Forgot to mention but I'm obligated to change opinion when ever I want to without noticing anyone.
Anyway. Wenger is still best manager in the world, and he should play Walcott more as a striker in my opinion. So...
I agree. The last time that actually worked was with the Invincibles. You could argue that Pires wasn't a natural wide player but that team was so balanced and fluid it didn't matter. Henry and Cole provided the width needed on the wing. This team's problem is that it has no real identity. They defend when they feel like it. They counter attack when they feel like it. They play lazy possession football when they feel like it. There doesn't seem to be a cohesive plan even when things are going well. I think that's down to this being a group of players that doesn't necessarily fit. The roles aren't clear enough. The Invincibles were fluid but you also knew what everyone's job was and how they fit tactically. Can we really say that with this side?

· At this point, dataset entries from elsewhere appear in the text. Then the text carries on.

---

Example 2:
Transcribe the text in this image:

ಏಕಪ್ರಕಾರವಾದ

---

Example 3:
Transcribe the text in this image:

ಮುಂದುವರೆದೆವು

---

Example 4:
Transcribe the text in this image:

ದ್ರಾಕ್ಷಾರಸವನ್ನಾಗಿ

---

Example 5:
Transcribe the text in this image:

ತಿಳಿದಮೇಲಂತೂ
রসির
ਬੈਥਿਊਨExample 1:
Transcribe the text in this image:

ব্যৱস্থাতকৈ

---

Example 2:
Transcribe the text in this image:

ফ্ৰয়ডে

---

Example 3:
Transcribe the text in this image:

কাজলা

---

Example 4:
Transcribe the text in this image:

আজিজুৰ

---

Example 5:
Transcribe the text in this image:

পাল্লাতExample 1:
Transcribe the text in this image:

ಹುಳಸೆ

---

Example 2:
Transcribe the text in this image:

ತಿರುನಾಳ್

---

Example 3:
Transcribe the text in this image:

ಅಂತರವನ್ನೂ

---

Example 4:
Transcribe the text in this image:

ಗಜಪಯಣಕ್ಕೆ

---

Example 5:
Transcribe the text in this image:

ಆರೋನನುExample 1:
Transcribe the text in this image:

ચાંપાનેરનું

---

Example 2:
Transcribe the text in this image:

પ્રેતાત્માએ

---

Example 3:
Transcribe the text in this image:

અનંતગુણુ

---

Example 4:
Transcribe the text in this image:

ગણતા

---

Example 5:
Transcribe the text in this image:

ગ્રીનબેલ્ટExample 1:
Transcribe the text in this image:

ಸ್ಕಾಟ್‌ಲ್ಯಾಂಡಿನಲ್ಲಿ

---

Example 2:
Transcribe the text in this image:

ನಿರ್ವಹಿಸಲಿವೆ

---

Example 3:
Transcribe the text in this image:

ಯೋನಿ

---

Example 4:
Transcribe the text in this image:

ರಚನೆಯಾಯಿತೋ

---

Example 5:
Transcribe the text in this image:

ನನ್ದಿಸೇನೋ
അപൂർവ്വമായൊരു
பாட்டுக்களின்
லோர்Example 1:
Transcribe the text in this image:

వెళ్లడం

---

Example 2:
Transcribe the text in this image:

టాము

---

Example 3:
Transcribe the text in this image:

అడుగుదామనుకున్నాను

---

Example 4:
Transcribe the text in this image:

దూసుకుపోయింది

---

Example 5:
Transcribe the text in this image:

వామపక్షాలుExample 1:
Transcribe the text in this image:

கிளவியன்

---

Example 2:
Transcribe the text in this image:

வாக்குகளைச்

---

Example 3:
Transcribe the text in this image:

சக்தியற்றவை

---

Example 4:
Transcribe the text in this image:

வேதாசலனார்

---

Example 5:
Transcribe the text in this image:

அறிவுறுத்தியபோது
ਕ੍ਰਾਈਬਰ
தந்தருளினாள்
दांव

It's more to facilitate fluidity, Ramsey or Wilshere on the wing is usually better on the ball than a traditional winger. The issue is balance, with a Sanchez on one wing and Ramsey or Wilshere on the other, things are ideal because the balance is there with Sanchez being quick and penetrative or, in other words, a striker, meaning that we play with 2 strikers and 4 midfielders. However, when you play Ramsey Özil Ox all in the same lineup, there is no penetrative force, I think Wenger may think that Ox is that player but I'd characterize Ox as more of a midfielder than a Sanchez type, that's why I would have advocated starting both Giroud and Walcott so as to maintain that balance that I have described, until Sanchez returns at least. Thought Wenger came to that realization last season.